Aan de Voorzitter van de Tweede Kamer der Staten-Generaal
Den Haag, 25 juni 2012
U heeft mij verzocht om te reageren op brief die u van de vijf raadsfracties van de
gemeente Amstelveen over de verbreding van de A9, heeft ontvangen. Met deze brief
zal ik ingaan op de stellingname van de raadsfracties van Amstelveen om de A9 verbreding
te schrappen en tevens zal ik toe lichten hoe deze situatie met Amstelveen ontstaan
is en hoe ik deze samen met Amstelveen wil oplossen.
Allereerst wil ik benadrukken dat met het vaststellen van het Tracébesluit A1/A6/A9
SAA en de positieve uitspraak door de Raad van State en het daarmee onherroepelijk
worden van dit Tracébesluit, de besluitvorming over de daadwerkelijke verbreding van
de A9 tussen Schiphol en de A1, afgerond is. De wijze van verbreden van de A9, het
te volgen tracé, en de manier van inpassen zijn onderwerpen waarover afgelopen jaren
ook regelmatig in de Kamer gesproken is. Over de noodzaak van het verbreden van de
A9 van Schiphol tot de A1 was destijds nauwelijks discussie, die werd breed gedragen.
In 2007 speelde de vraag van hoe de te verbreden A9 zou moeten worden ingepast. Het
is mogelijk om met een verbreding op maaiveld aan de wettelijke vereisten te voldoen.
Maar de wens om een hoogwaardige inpassing te realiseren werd destijds breed gedragen.
Dus toen Amstelveen het aanbod deed om € 100 mln bij te dragen aan een tunnel, heeft
IenM dit bod geaccepteerd en besloten zelf de resterende meerkosten van een tunnel
te dragen. De € 100 mln bijdrage van Amstelveen is vastgelegd in de Overeenkomst Stroomlijn
Alternatief SAA en niet gekoppeld aan de resultaten van een gebiedsontwikkeling.
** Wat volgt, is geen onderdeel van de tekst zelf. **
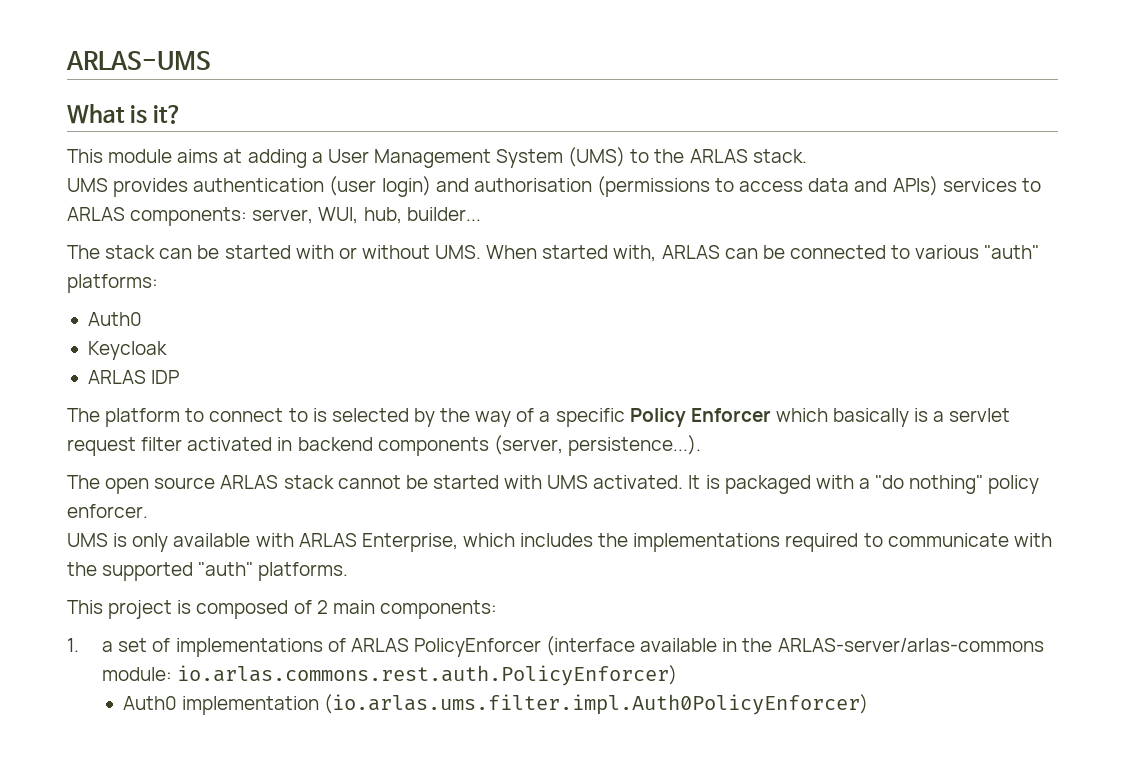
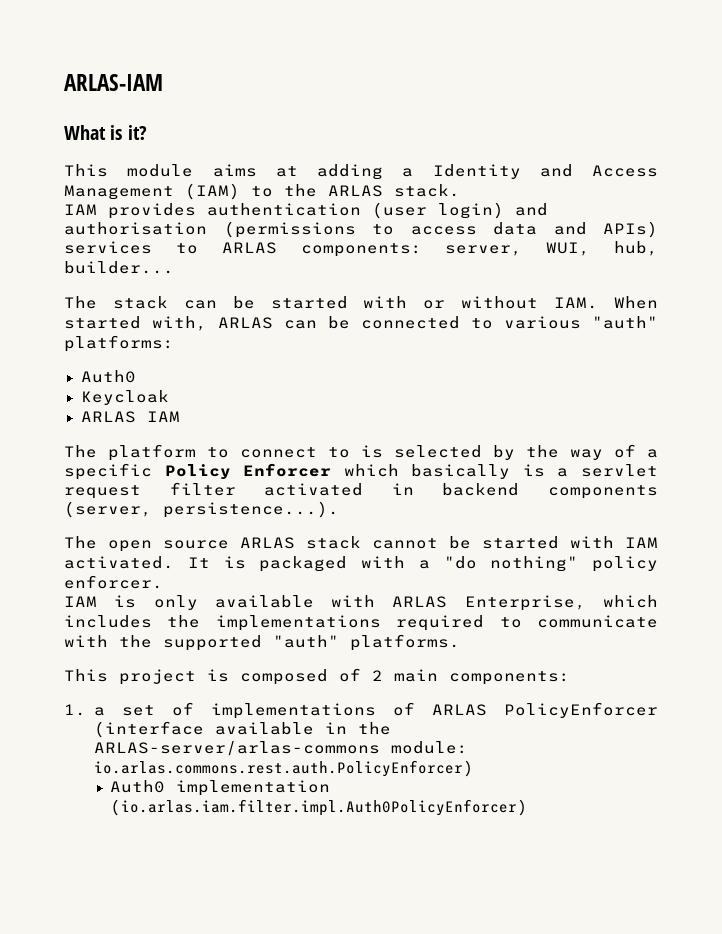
[66,51,211,70] ARLAS-UMS -> [64,74,163,91] ARLAS-IAM
[327,147,626,168] User Management System (UMS) -> [432,164,658,179] [64,183,240,200] Identity and Access Management (IAM)
[67,178,108,192] UMS -> [64,204,97,215] IAM
[435,245,482,259] UMS. -> [554,297,599,309] IAM.
[151,370,180,384] IDP -> [146,411,180,422] IAM
[547,475,589,489] UMS -> [625,537,658,548] IAM
[67,533,108,547] UMS -> [64,596,97,607] IAM
[324,694,869,715] (io.arlas.ums.filter.impl.Auth0PolicyEnforcer) -> [110,799,529,816] (io.arlas.iam.filter.impl.Auth0PolicyEnforcer)

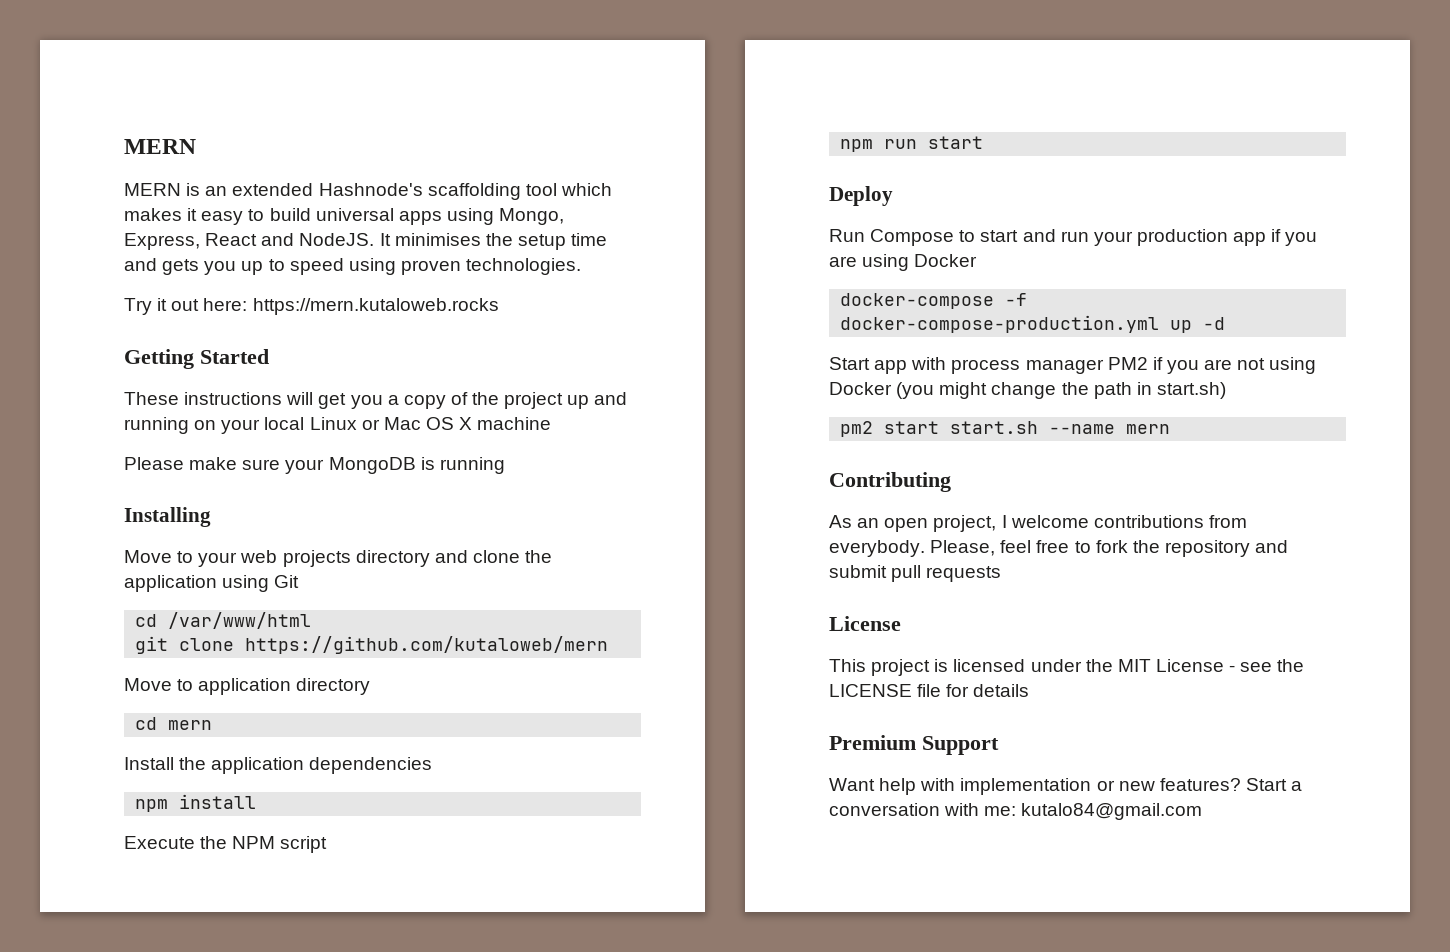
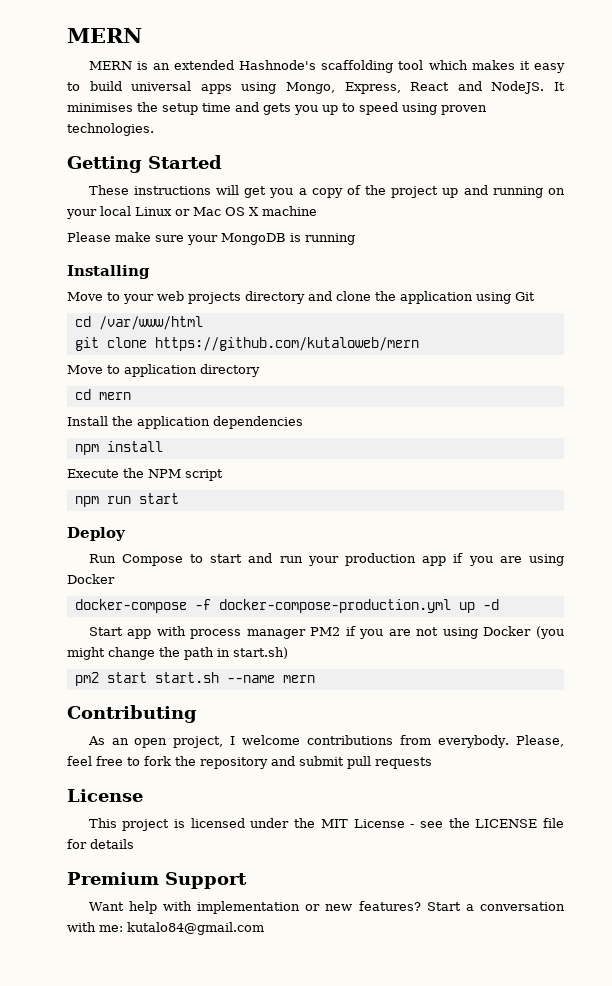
[124,298,499,315] // Try it out here: https://mern.kutaloweb.rocks -> (154, 129) none

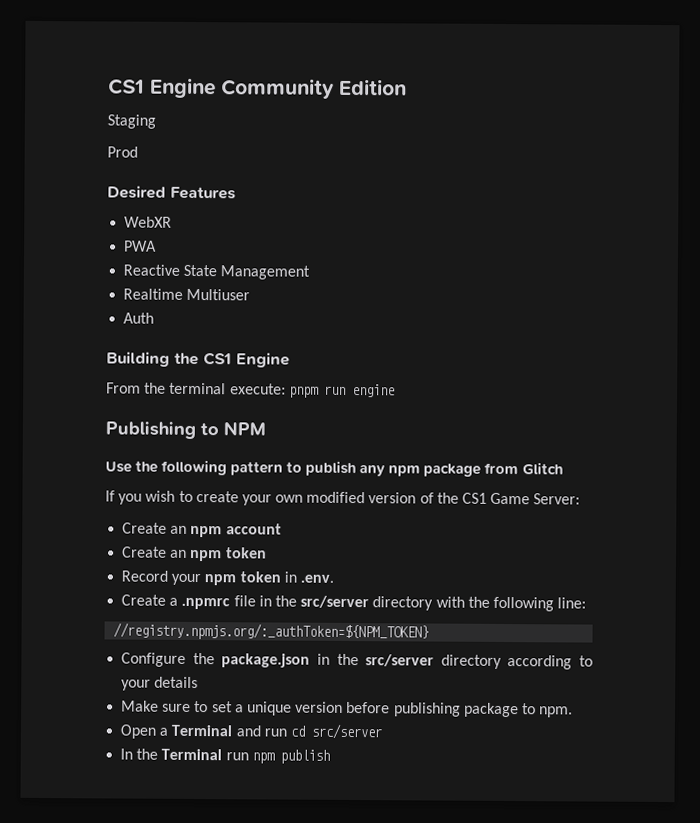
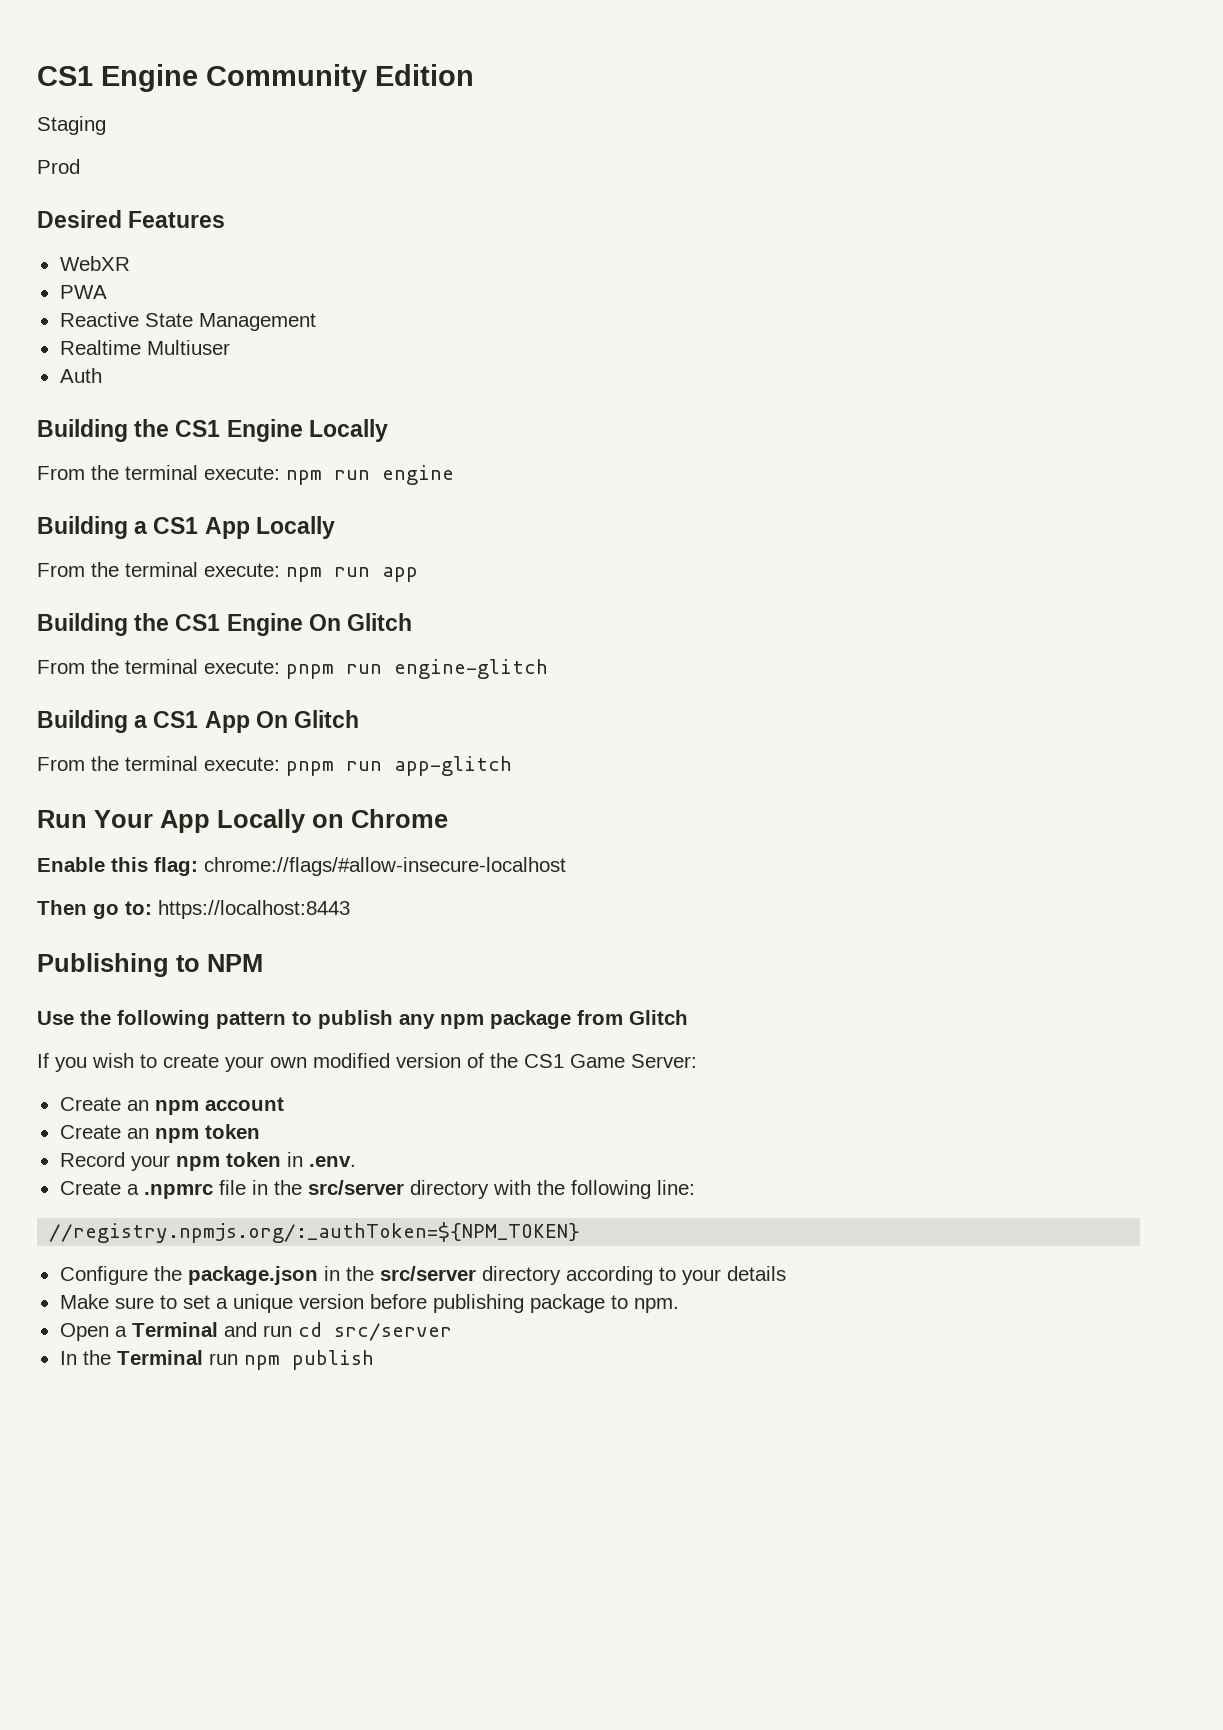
[106,382,395,398] // From the terminal execute: pnpm run engine -> [308,419,388,442] [37,465,454,485] [37,516,335,539] [37,562,418,582] [37,613,413,636] [37,659,548,679] [37,710,360,733] [37,756,512,776] [37,809,448,833] [37,857,566,876] [37,900,350,919] Locally // From the terminal execute: npm run engine // Building a CS1 App Locally // From the terminal execute: npm run app // Building the CS1 Engine On Glitch // From the terminal execute: pnpm run engine-glitch // Building a CS1 App On Glitch // From the terminal execute: pnpm run app-glitch // Run Your App Locally on Chrome // Enable this flag: chrome://flags/#allow-insecure-localhost // Then go to: https://localhost:8443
In februari 2011 heeft Amstelveen aangegeven dat zij voorzagen dat de gebiedsontwikkeling
van de A9 zone geen € 100 mln zou gaan opleveren en dat zij daardoor niet aan de in
de Overeenkomst stroomlijn Alternatief SAA gemaakte afspraken kon voldoen. Naar aanleiding
van dit signaal heeft IenM aangegeven aan de in de Overeenkomst Stroomlijn Alternatief
SAA vastgelegde afspraken te willen vasthouden. Ook heeft IenM aangegeven met Amstelveen
in gesprek te willen om samen te bezien hoe groot het probleem van Amstelveen is en
hoe dat kan worden opgelost. Afgesproken is dat Amstelveen een second opinion op haar
businesscase voor de gebiedsontwikkeling uitvoert. De resultaten laten zien dat de
omvang en de verdiencapaciteit van de gebiedsontwikkeling sterk gereduceerd is.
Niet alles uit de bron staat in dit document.